A skier starts from rest at the top of a hill that is inclined at 9.8° with the horizontal. The hillside is 170 m long, and the coefficient of friction between snow and skis is 0.0750. At the bottom of the hill, the snow is level and the coefficient of friction is unchanged. How far does the skier glide along the horizontal portion of the snow before coming to rest?

Question

A skier starts from rest at the top of a hill that is inclined at 9.8° with the horizontal. The hillside is 170 m long, and the coefficient of friction between snow and skis is 0.0750. At the bottom of the hill, the snow is level and the coefficient of friction is unchanged. How far does the skier glide along the horizontal portion of the snow before coming to rest?

Answer 1

during the slide down the hill:

use a=gSin9.8-mu*gCos9.8 to find vel. at the base of the incline. For the horizontal part accleration is -mu*g - to find the distance covered.
Figure it out based on the above hint

Answer 2

To find the distance the skier glides along the horizontal portion of the snow before coming to rest, we can break down the problem into two parts:

1. Finding the skier's velocity at the bottom of the hill.
2. Using the skier's velocity to determine the distance traveled along the horizontal portion of the snow.

Part 1: Finding the skier's velocity at the bottom of the hill

The skier's initial velocity at the top of the hill is 0 since they start from rest. We can find the skier's final velocity at the bottom of the hill using the conservation of energy:

Potential Energy at the top of the hill = Kinetic Energy at the bottom of the hill

The potential energy at the top of the hill can be calculated using the formula:

Potential Energy = mass * acceleration due to gravity * height

Since the skier is on an inclined plane, the height can be calculated using the formula:

Height = hillside length * sin(theta)

where theta is the angle of inclination (9.8°) converted to radians.

The kinetic energy at the bottom of the hill can be calculated using the formula:

Kinetic Energy = (1/2) * mass * (velocity)^2

Now, by equating the potential energy to the kinetic energy and solving for velocity, we can find the skier's velocity at the bottom of the hill.

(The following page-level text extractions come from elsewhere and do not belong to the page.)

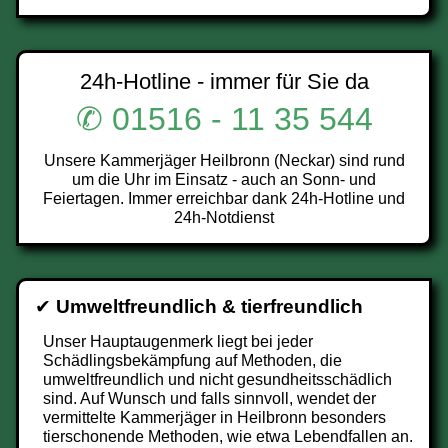
24h-Hotline - immer für Sie da
✆ 01516 - 11 35 544
Unsere Kammerjäger Heilbronn (Neckar) sind rund
um die Uhr im Einsatz - auch an Sonn- und
Feiertagen. Immer erreichbar dank 24h-Hotline und
24h-Notdienst
✔
Umweltfreundlich & tierfreundlich
Unser Hauptaugenmerk liegt bei jeder
Schädlingsbekämpfung auf Methoden, die
umweltfreundlich und nicht gesundheitsschädlich
sind. Auf Wunsch und falls sinnvoll, wendet der
vermittelte Kammerjäger in Heilbronn besonders
tierschonende Methoden, wie etwa Lebendfallen an.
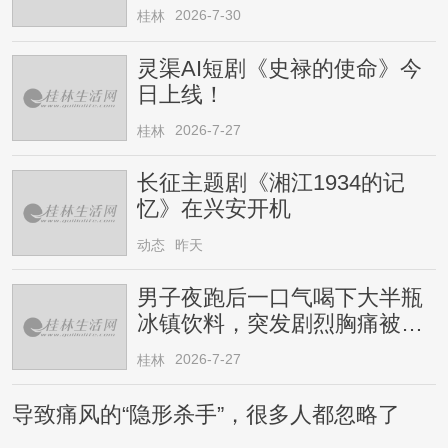
2026-7-30
桂林
灵渠AI短剧《史禄的使命》今
日上线！
2026-7-27
桂林
长征主题剧《湘江1934的记
忆》在兴安开机
动态
昨天
男子夜跑后一口气喝下大半瓶
冰镇饮料，突发剧烈胸痛被送
医！医生提醒→
2026-7-27
桂林
导致痛风的“隐形杀手”，很多人都忽略了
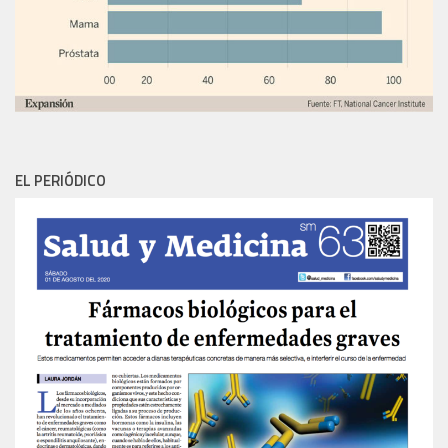
EL PERIÓDICO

Part 2: Determining the distance traveled along the horizontal portion of the snow

Once we have the skier's velocity at the bottom of the hill, we can determine the distance traveled along the horizontal portion of the snow using the equation of motion:

Distance = (Velocity^2) / (2 * acceleration)

where the acceleration is the frictional force acting on the skier, which can be calculated using the formula:

Frictional Force = coefficient of friction * Normal Force

The normal force acting on the skier is equal to the skier's weight since there is no vertical acceleration:

Normal Force = mass * acceleration due to gravity

Now that we have the frictional force, we can calculate the skier's acceleration using Newton's second law of motion:

Acceleration = Frictional Force / mass

Finally, using the skier's velocity and acceleration, we can calculate the distance traveled along the horizontal portion of the snow.

Therefore, to find the distance the skier glides along the horizontal portion of the snow before coming to rest, apply the above steps and calculations.